> **DATA RECORDS**
======

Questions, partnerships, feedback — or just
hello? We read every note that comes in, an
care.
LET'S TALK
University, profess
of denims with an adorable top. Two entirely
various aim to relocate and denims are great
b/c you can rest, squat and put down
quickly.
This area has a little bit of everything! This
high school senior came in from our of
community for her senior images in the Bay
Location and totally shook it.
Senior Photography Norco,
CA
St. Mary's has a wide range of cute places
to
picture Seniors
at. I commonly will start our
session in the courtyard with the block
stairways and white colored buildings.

======

> **PROBLEM DETAILS**
With the line containing "various aim to relocate and denims are great" as the first and the last line of the data as the final one, copy every line between them exactly, those two included.

> **TASK ANSWER**
various aim to relocate and denims are great
b/c you can rest, squat and put down
quickly.
This area has a little bit of everything! This
high school senior came in from our of
community for her senior images in the Bay
Location and totally shook it.
Senior Photography Norco,
CA
St. Mary's has a wide range of cute places
to
picture Seniors
at. I commonly will start our
session in the courtyard with the block
stairways and white colored buildings.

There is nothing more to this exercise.